RuRh Bimetallene Nanoring as High‐efficiency pH‐Universal Catalyst for Hydrogen Evolution Reaction

Electrocatalysis of the hydrogen evolution reaction (HER) is a vital and demanding, yet challenging, task to produce clean energy applications. Here, the RuRh2 bimetallene nanoring with rich structural defects is designed and successfully synthesized by a mixed‐solvent strategy, displaying ascendant HER performance with high mass activity at −0.05 and −0.07 V, separately higher than that of the commercial Pt catalyst. Also, it maintains steady hydrogen bubble evolution even after 30 000 potential cycles in acid media. Furthermore, the RuRh2 bimetallene nanoring shows an outstanding activity in both alkaline and neutral media, outperforming that of Pt catalysts and other reported HER catalysts. A combination of atomic‐scale structure observation and density functional theory calculations demonstrates that both the grain boundaries and symmetry breaking of RuRh2 bimetallene cannot only weaken the adsorption strength of atomic hydrogen, but also facilitate the transfer of electrons and the adsorption of reactants, further boosting the HER electrocatalytic performance in all pH values.

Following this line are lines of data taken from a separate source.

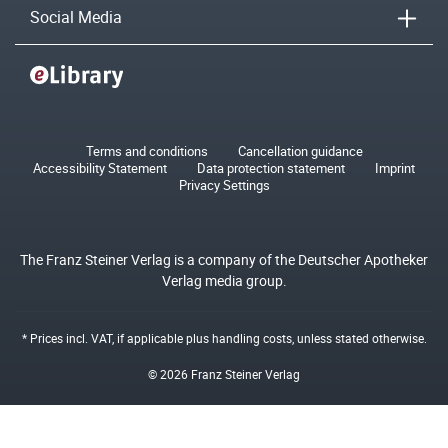
Social Media
Terms and conditions
Cancellation guidance
Accessibility Statement
Data protection statement
Imprint
Privacy Settings
The Franz Steiner Verlag is a company of the Deutscher Apotheker
Verlag media group.
* Prices incl. VAT, if applicable plus
handling costs
, unless stated otherwise.
© 2026 Franz Steiner Verlag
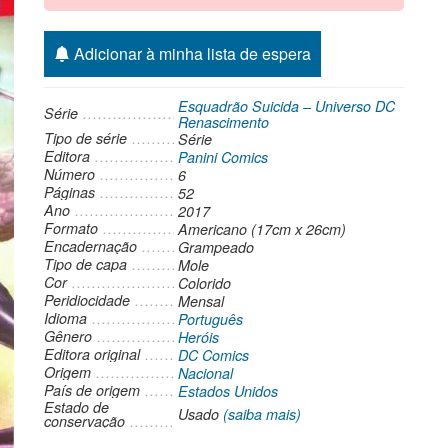
Adicionar à minha lista de espera
Esquadrão Suicida – Universo DC
Série
Renascimento
Tipo de série
Série
Editora
Panini Comics
Número
6
Páginas
52
Ano
2017
Formato
Americano (17cm x 26cm)
Encadernação
Grampeado
Tipo de capa
Mole
Cor
Colorido
Peridiocidade
Mensal
Idioma
Português
Gênero
Heróis
Editora original
DC Comics
Origem
Nacional
País de origem
Estados Unidos
Estado de
Usado
(saiba mais)
conservação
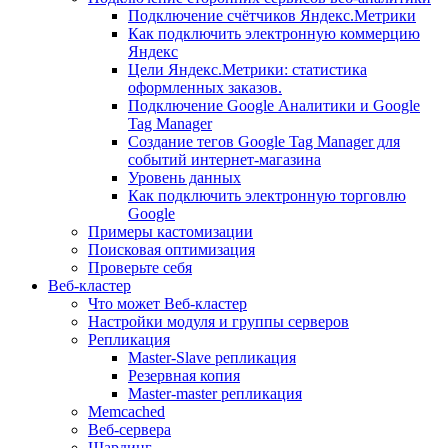
Подключение счётчиков Яндекс.Метрики
Как подключить электронную коммерцию
Яндекс
Цели Яндекс.Метрики: статистика
оформленных заказов.
Подключение Google Аналитики и Google
Tag Manager
Создание тегов Google Tag Manager для
событий интернет-магазина
Уровень данных
Как подключить электронную торговлю
Google
Примеры кастомизации
Поисковая оптимизация
Проверьте себя
Веб-кластер
Что может Веб-кластер
Настройки модуля и группы серверов
Репликация
Master-Slave репликация
Резервная копия
Master-master репликация
Memcached
Веб-сервера
Шардинг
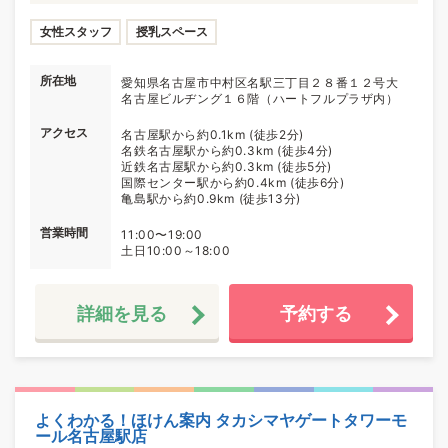
女性スタッフ
授乳スペース
所在地
愛知県名古屋市中村区名駅三丁目２８番１２号大
名古屋ビルヂング１６階（ハートフルプラザ内）
アクセス
名古屋駅から約0.1km (徒歩2分)
名鉄名古屋駅から約0.3km (徒歩4分)
近鉄名古屋駅から約0.3km (徒歩5分)
国際センター駅から約0.4km (徒歩6分)
亀島駅から約0.9km (徒歩13分)
営業時間
11:00〜19:00
土日10:00～18:00
詳細を見る
予約する
よくわかる！ほけん案内 タカシマヤゲートタワーモ
ール名古屋駅店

Theoretical calculation results demonstrate that both the grain boundaries and atomic configurations of RuRh bimetallene can introduce more active sites via the symmetry breaking caused by atom displacements. Accordingly, RuRh bimetallene nanorings are designed and successfully synthesized by a mixed‐solvent strategy, displaying superior activity and stability for the hydrogen evolution reaction (HER) in all pH values.